→ **TE BEOORDELEN GEGEVENS**

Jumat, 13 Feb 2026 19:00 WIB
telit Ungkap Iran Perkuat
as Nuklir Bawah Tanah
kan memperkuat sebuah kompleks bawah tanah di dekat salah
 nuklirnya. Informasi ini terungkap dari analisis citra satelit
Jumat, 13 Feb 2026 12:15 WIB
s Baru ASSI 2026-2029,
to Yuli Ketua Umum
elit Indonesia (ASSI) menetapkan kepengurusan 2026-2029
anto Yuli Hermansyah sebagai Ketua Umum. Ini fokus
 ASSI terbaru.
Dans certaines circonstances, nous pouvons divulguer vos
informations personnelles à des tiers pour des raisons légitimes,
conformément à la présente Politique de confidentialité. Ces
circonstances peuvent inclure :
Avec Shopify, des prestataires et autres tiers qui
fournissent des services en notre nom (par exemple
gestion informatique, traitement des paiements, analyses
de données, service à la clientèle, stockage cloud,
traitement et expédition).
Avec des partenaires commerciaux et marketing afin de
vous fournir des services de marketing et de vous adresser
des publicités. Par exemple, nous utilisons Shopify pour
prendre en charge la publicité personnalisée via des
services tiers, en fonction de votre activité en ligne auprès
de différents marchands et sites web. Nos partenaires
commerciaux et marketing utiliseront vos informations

---

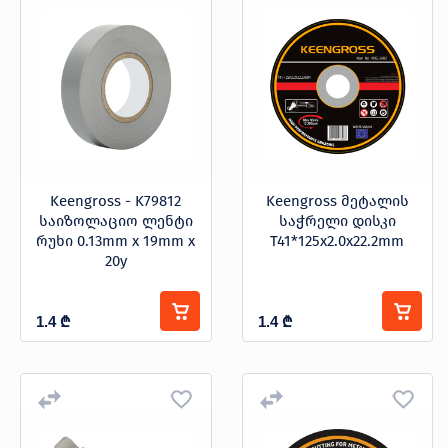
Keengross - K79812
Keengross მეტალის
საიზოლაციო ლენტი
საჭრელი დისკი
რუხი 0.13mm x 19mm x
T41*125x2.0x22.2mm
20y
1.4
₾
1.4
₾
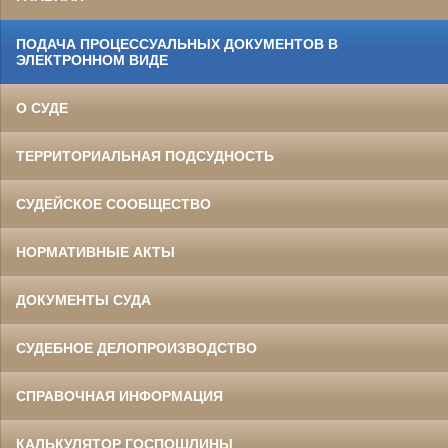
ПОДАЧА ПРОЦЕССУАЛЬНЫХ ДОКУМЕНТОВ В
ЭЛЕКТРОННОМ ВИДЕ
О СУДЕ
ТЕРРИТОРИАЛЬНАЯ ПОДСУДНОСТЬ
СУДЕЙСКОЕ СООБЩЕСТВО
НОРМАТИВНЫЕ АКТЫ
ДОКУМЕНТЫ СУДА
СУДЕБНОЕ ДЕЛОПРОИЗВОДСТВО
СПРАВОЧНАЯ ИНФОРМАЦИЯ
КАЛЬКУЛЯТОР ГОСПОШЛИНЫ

→ **WAT WORDT GEVRAAGD**
Welke regels uit de gegevens hierboven bevatten het woord "Avec"? Selecteer ze en schrijf elk ervan volledig over.

→ **SCHRIFTELIJK ANTWOORD**
Avec Shopify, des prestataires et autres tiers qui
Avec des partenaires commerciaux et marketing afin de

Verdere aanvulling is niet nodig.